Others suffer the effects of joint instability, such as flat feet, recurrent
dislocation or subluxation notably of the shoulder, patella,
metacarpophalangeal joints (MCP’s) or temporomandibular joints. Others develop
a chronic arthritis either a low-grade inflammatory synovitis of traumatic
origin or osteoarthritis, which is held by many authorities to be a direct
complication of HMS.

What sets the HMS patient apart from others at the rheumatology clinic is the
profusion and spectrum of common lesions occuring in the same individual and
often spanning his (or more commonly her) whole lifetime.

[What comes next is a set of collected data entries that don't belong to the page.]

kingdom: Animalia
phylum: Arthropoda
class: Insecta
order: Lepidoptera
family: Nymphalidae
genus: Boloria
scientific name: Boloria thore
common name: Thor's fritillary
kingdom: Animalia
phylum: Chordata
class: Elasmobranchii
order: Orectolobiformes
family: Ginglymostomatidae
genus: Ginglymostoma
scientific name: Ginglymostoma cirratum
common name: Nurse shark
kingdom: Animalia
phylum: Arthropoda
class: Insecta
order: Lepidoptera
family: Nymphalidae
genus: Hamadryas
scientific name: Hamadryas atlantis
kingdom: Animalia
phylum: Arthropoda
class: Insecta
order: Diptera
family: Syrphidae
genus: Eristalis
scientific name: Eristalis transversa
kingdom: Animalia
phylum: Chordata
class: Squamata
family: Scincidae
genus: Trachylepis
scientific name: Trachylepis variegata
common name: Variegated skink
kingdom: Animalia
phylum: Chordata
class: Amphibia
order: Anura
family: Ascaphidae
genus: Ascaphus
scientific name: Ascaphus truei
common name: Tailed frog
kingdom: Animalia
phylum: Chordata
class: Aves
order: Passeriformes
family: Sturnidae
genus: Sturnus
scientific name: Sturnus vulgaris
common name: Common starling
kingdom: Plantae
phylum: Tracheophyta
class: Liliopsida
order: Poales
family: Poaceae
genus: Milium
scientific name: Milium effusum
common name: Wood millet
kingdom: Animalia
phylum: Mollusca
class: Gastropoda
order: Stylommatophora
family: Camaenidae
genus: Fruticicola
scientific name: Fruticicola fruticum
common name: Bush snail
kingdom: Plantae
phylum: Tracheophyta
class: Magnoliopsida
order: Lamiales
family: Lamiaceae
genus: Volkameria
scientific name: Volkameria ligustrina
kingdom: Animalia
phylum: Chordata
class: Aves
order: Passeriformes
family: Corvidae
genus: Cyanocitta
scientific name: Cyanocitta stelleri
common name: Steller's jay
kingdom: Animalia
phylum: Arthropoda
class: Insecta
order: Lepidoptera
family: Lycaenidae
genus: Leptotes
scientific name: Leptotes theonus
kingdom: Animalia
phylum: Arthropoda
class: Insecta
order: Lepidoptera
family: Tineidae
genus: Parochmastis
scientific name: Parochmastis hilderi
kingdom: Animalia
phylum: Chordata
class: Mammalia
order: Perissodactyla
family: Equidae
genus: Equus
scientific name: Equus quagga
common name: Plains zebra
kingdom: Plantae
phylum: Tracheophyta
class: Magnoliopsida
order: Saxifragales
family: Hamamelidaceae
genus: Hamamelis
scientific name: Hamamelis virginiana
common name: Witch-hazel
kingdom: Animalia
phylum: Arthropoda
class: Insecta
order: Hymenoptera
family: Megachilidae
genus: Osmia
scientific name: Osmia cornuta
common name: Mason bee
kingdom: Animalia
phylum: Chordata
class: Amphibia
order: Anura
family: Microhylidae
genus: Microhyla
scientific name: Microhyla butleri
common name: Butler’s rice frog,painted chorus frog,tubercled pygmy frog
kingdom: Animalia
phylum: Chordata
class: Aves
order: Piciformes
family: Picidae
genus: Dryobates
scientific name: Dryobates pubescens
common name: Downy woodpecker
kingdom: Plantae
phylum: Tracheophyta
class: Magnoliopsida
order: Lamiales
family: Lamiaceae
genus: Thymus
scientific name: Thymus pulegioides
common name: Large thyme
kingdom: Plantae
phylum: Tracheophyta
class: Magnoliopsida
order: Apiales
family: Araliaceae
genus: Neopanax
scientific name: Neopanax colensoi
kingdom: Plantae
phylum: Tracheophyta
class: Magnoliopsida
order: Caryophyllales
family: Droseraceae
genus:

More difficult to explain in such patients is the frequently encountered
arthralgia or myalgia in the absence of any demonstrable clinical abnormality.
Clinicians unfamiliar with the syndrome, or those who fail to observe the
hypermobility, are tempted to discount the symptoms or to ascribe them to
neurosis.

The hapless patient, frustrated by this lack of understanding and help from
doctors, and often unable to lead a normal life, resorts to the dubious
benefits of alternative medicine. Not surprisingly, features of depression are
commonplace.

Organs and tissues, which rely for their structural integrity on the tensile
strength of normal collagen may also become disordered in hypermobile
subjects. The skin may be thin, soft, hyperextensible and develop striae. But
this is also typical for Ehlers-Danlos (EDS) and Marfan syndromes and
osteogenesis imperfecta (OI), with which HMS shares a number of
common features.

An association between mitral valve prolapse (MVP) and the HMS has been
reported in controlled studies. Weakness of the musculotendinous supporting
structures of the anterior abdominal wall and pelvic floor no
doubt explains the reported increased findings of abdominalhernia and of both
rectal and uterine prolapse in HMS subjects. Bone fragility may also be
present, resulting in an increased liability to fracture. Partes
interarticulares of the lumbar spine are particularly common, the latter
constituting additional potential sources of low back pain in HMS.

Differential diagnosis

The recognition of joint hypermobility rests on the ability of the person to
perform a series of passive joint maneuvers. The system that has stood the
test of time and that has gained virtual universal acceptance is the 9-point
scale of Beighton 10. The diagnosis is commonly missed for the simple reason
that clinicians, trained to look for loss of range of joint and spinal motion,
fail to recognize an increase in range.

Hypermobility syndrome has to be distinguished from the less benign heritable
connective tissue disorders such as Marfan and Ehlers-Danlos syndromes (EDS)
and Osteogenesis Imperfecta (OI), with which it shares a number of common
features. This is not always easy. However, echocardiography, ophthalmic
examination and a detailed genetic work-up are invaluable in helping to define
the phenotype in individual families. A panel of 21 expert geneticists from 10
countries has recently drawn up an agreed comprehensive classification of the
many syndromes, and variants of syndromes that have been described.
Unfortunately, the HMS patients described above as so frequently displaying
overlap features (marfanoid habitus, MVP, skin hyperextensibility and joint
laxity) do not fit comfortably into the Berlin nosology.

Neither of the two nearest designations, EDS III (hypermobile type) nor
familial articular hypermobility syndrome (FAHS) are appropriate for this
group. The skin and joint changes seen in EDS III are more florid; whilst, in
FAHS, skin involvement and MVP are reportedly absent.